Data supplied

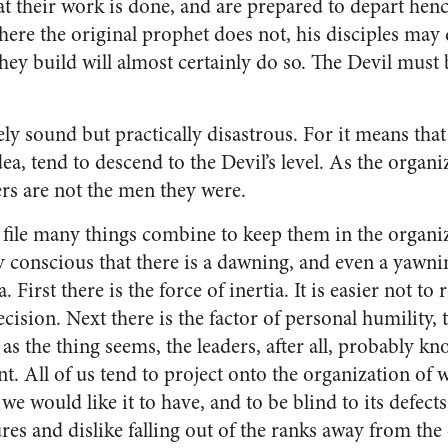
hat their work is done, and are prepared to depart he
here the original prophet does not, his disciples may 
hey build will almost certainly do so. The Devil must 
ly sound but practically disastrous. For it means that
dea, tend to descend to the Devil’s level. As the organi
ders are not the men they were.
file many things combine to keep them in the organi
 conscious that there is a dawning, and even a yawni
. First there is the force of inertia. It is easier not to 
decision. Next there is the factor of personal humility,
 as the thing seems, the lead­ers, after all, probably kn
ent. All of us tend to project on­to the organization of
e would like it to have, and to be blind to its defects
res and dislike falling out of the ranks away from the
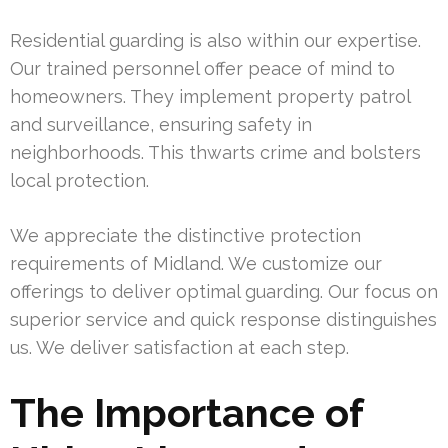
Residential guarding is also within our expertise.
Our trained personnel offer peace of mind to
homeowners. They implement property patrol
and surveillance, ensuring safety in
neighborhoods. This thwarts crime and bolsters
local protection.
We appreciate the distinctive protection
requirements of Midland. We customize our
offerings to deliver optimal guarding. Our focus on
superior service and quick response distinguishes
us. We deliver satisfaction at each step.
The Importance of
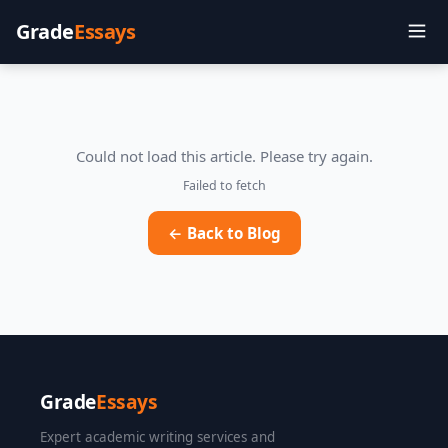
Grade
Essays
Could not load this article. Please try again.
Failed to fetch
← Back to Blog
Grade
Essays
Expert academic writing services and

==

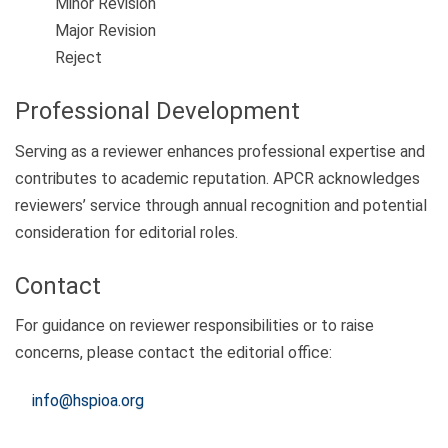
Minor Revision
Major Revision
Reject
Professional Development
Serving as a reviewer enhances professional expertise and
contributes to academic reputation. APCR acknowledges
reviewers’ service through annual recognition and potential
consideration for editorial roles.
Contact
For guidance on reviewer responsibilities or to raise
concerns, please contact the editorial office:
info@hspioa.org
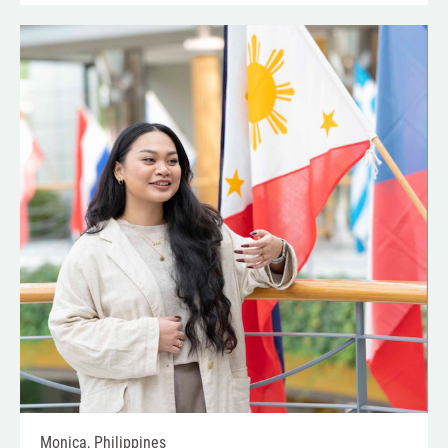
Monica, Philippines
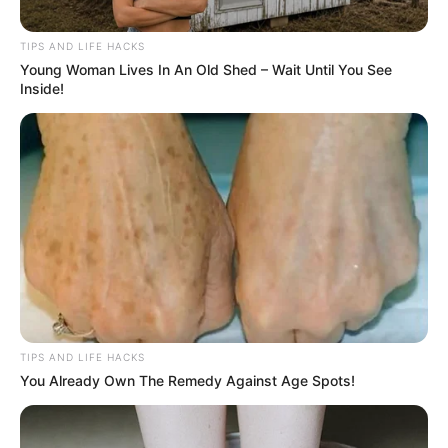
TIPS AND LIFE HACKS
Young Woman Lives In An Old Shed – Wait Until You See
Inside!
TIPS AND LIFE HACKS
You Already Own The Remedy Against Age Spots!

Work to be completed
Which lines in the data above hold the word "guarding"? Return each of them.

Result
Residential guarding is also within our expertise.
offerings to deliver optimal guarding. Our focus on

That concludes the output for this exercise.